Despite the fact that the Indian Space Research Organization (ISRO) has been at the forefront of pushing the space industry so far, the finance minister said in May that the sector will be open to commercial firms. The changes include establishing a fair playing field for private enterprises in satellites, launches, and space-based services by establishing a predictable policy and regulatory environment for commercial operators and granting access to ISRO geospatial data and infrastructure.
“The administration is generating a lot of positive noise, and we’re quite enthusiastic about the intent… that’s a wonderful start.” According to Arpit Agarwal, principal of Blume Ventures, “Indian space tech firms are incredibly competent and can launch a rocket for 1/3 the cost of the US in the same category.”
Investors such as Blume Ventures, StartupXCeed, and Inflexor Ventures, who have put money into space startups, believe the time is right for space tech now, thanks to factors such as the proliferation of microsatellites, lower launch costs, and the need for more real-time deep intelligence on our planet.
According to statistics from Tracxn, there were three fundraising agreements in 2020.

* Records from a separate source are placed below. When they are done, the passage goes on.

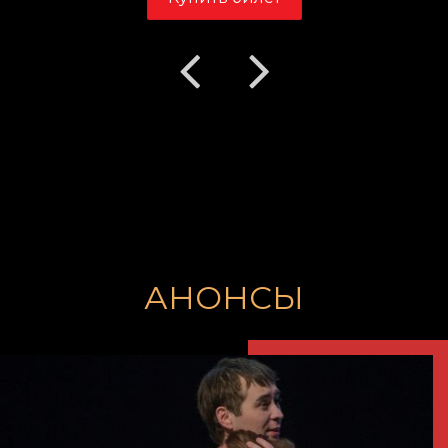
АНОНСЫ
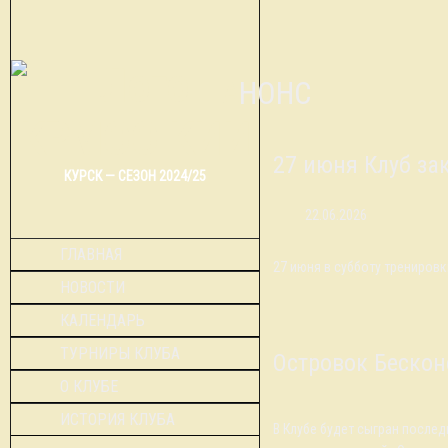
АНОНС
27 июня Клуб за
КУРСК — СЕЗОН 2024/25
22.06.2026
ГЛАВНАЯ
27 июня в субботу тренировки
НОВОСТИ
КАЛЕНДАРЬ
ТУРНИРЫ КЛУБА
Островок Бескон
О КЛУБЕ
ИСТОРИЯ КЛУБА
В Клубе будет сыгран после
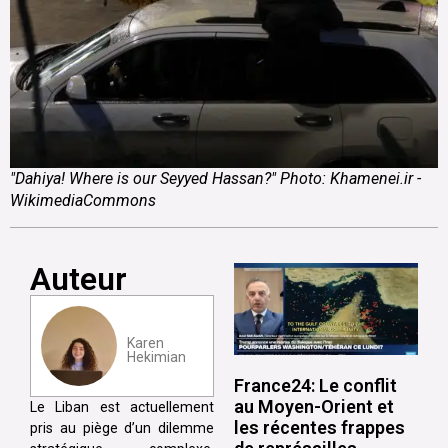
"Dahiya! Where is our Seyyed Hassan?" Photo: Khamenei.ir -
WikimediaCommons
Auteur
Karen
Hekimian
France24: Le conflit
au Moyen-Orient et
Le Liban est actuellement
les récentes frappes
pris au piège d’un dilemme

Pixxel received $5 million in early investment from Blume, growX, and Lightspeed, which will help the company boost its plans for launching its first satellite later this year and speed up the creation of its second satellite. Agnikul, a Chennai-based spacetech business, got $23.4 crore from pi Ventures in March, while Vesta Space Technology, located in Pune, raised $10 million from Next Capital LLC in May.
Improvements in launch methods and developments like the use of commercial-off-the-shelf technology for Space applications have driven down prices in recent years, allowing smaller firms to make a difference in the wider ecosystem. This phenomenon, known as NewSpace, is opening up a slew of new opportunities for entrepreneurs. While India’s NewSpace sector is still in its infancy, it has enormous development potential. The government and large corporations must offer support and incentive to startups in the form of grants and money, as well as function as an anchor client, at least initially, to boost the market.

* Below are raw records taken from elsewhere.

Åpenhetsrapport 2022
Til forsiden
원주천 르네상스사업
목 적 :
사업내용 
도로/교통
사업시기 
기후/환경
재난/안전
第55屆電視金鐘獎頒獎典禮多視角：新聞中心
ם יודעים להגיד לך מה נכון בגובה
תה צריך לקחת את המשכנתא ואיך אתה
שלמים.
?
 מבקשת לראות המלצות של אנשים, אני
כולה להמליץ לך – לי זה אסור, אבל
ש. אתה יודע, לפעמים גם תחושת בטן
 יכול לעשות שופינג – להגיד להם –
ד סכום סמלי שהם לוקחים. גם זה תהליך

Through the recently created Indian National Space Promotion and Authorisation Centre, the government in particular has a tremendous potential to create value for both the upstream and downstream NewSpace sectors (IN-SPACe). Because hardware startups have a skill and cost advantage, the production of IP (intellectual property) assets might be fueled by grants and government backing, while the downstream market for NewSpace companies is open and will operate more within the greater scope of software and electronics segments.
To ensure India’s success in marketing its space environment, a variety of factors must come together. Large organizations who are searching for ISRO manufacturers should start establishing internal skills so that they can develop more systems that they can sell as products to new startups and international clients. There is also a need for more high-quality entrepreneurs and deep-pocket investors in India who can take advantage of the country’s developing ecosystem to launch profitable businesses.